Words in Africa have weight, there is strength in them: “They create and give you life”. Some words are as solid as the yam (roots) and as sweet as kola (nuts), especially those spoken by the ancestors, who have handed them down to their descendants for them …. to eat. And to make them tastier, they have flavoured them with the oil of proverbs. The proverbs are like the oil with which we eat the words (lgbo-Nigeria). Nothing reveals a people’s spiri t more than their proverbs. Thus, he who knows Kikuyus’ proverbs or Logbaras’ , knows their traditions. Proverbs are a mine of wisdom from which we can learn or reaffirm certain valuable realities such as peace, social harmony, love for life, respect for the person and for property.

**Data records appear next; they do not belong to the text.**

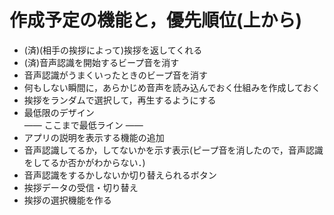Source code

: # 作成予定の機能と，優先順位(上から)
- (済)(相手の挨拶によって)挨拶を返してくれる
- (済)音声認識を開始するビープ音を消す
- 音声認識がうまくいったときのビープ音を消す
- 何もしない瞬間に，あらかじめ音声を読み込んでおく仕組みを作成しておく
- 挨拶をランダムで選択して，再生するようにする
- 最低限のデザイン  
—— ここまで最低ライン ——  
- アプリの説明を表示する機能の追加
- 音声認識してるか，してないかを示す表示(ピープ音を消したので，音声認識をしてるか否かがわからない．)
- 音声認識をするかしないか切り替えられるボタン
- 挨拶データの受信・切り替え
- 挨拶の選択機能を作る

Proverbs still offer irreplaceable elements able to give an insight into the reality in which we live, and especially in the human heart. Proverbs are an enormous deposit from which to draw enlightenment and confirmation or very relevant values of today, such as peace, social harmony, love of life, respect of the person and property. In the Haussa language, proverbs are called karin magana, which literally means “wrapped up words”. Those who know how to tell them, are as if they opened a little jewel box which contains the wisdom that throws a new light on events and moods. This without being an orace that claims to have the last word.
A Malawian Catholic bishop Patrick Kalilombe wrote: “Proverbs are a mirror in which a community can look at itself and reveal itself to the others. They highlight the values, the aspirations, the worries, the behaviour of people and the angle from which they see and appreciate their reality, and their response. In the proverbs we see what we call mentality or living habits at their utmost”.

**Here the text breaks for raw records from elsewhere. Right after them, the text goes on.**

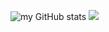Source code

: ![my GitHub stats](https://github-readme-stats.vercel.app/api?username=Faked2378&show_icons=true&theme=tokyonight)
![](https://cdn.discordapp.com/attachments/1165345631754272849/1198718639956832277/migmrainbobent.png?ex=65bfecba&is=65ad77ba&hm=f56a5ffa0faf7a430e8eed0d5007f30ee9e2884b33997b994031884204f6d2f0&) 
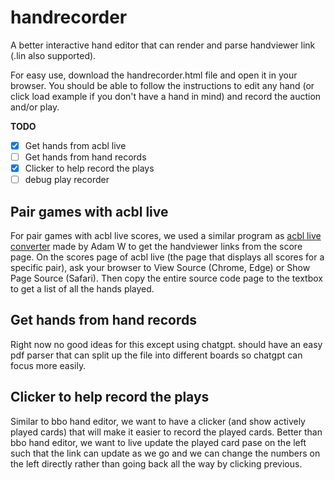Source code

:# handrecorder
A better interactive hand editor that can render and parse handviewer link (.lin also supported).

For easy use, download the handrecorder.html file and open it in your browser. You should be able to follow the instructions to edit any hand (or click load example if you don't have a hand in mind) and record the auction and/or play.

**TODO**
- [x] Get hands from acbl live
- [ ] Get hands from hand records
- [x] Clicker to help record the plays
- [ ] debug play recorder

## Pair games with acbl live
For pair games with acbl live scores, we used a similar program as [acbl live converter](https://www.tameware.com/adam/bridge/utilities/) made by Adam W to get the handviewer links from the score page. On the scores page of acbl live (the page that displays all scores for a specific pair), ask your browser to View Source (Chrome, Edge) or Show Page Source (Safari). Then copy the entire source code page to the textbox to get a list of all the hands played.
## Get hands from hand records
Right now no good ideas for this except using chatgpt. should have an easy pdf parser that can split up the file into different boards so chatgpt can focus more easily.

## Clicker to help record the plays
Similar to bbo hand editor, we want to have a clicker (and show actively played cards) that will make it easier to record the played cards. Better than bbo hand editor, we want to live update the played card pase on the left such that the link can update as we go and we can change the numbers on the left directly rather than going back all the way by clicking previous.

Reading, or listening to them, we become more and more convinced that not only African wisdom is rich and profound, but also that it is possible to collect and group it into great themes, highlighting the common points (and also the differences) with other cultures.
Many proverbs spring from an identical perception of reality, even though through different images. For example: The farmer who has never left his fields thinks that his farming system is the best (Haussa-Nigeria). He who has never left his village believes that no one can prepare porridge better than his mother (Ewé-Togo). The proverb is a way of looking at things. It is not the only way, but it has the merit of indicating a direction: One way only is no way (Malinké-Mali). It offers no final solutions, it does not depend on technology. Technology has no soul, ignores culture, and claims total independence from values such as ethics, religion, art, poetry, tenderness, compassion, suffering and joy. The science behind this technology is blind. It doesn’t read the world, it strips it and, in the face of its nudity, is paralyzed by its blindness and gives in to concupiscence.
Ahmadou Kourouma, a famous Ivorian novelist, wrote in the preface to his book A giant book of African proverbs: “He who knows no proverb, knows nothing; he is like an inexistent person, a dead person. Let us be careful not to behave like dead people: let us live with the proverbs. It is difficult to appreciate the diversity and the richness of the proverbs, until we haven’t put our finger into what can be considered the wisdom of another world. What may at first seem naive because of their imaginative style, it may soon appear as a true realism on the part of the Africans when expressing feelings or behaviours, say, about love or hatred, envy or solidarity”.
This collection confirms the importance of proverbs in the African daily life, where problems and discords are often resolved in public discussions. The proverb intervenes, then, to vent an opinion on some delicate matter, to sum up public opinions, to clarify a point, to spur a debate and even to bring humour into serious matters. African wisdom has been handed down from generation to generation through the proverbs, retold by the griot, from individuals who have been defined “tellers of the truth”, “keepers of the ancient knowledge”, “people who awake the conscience”. (N.C.)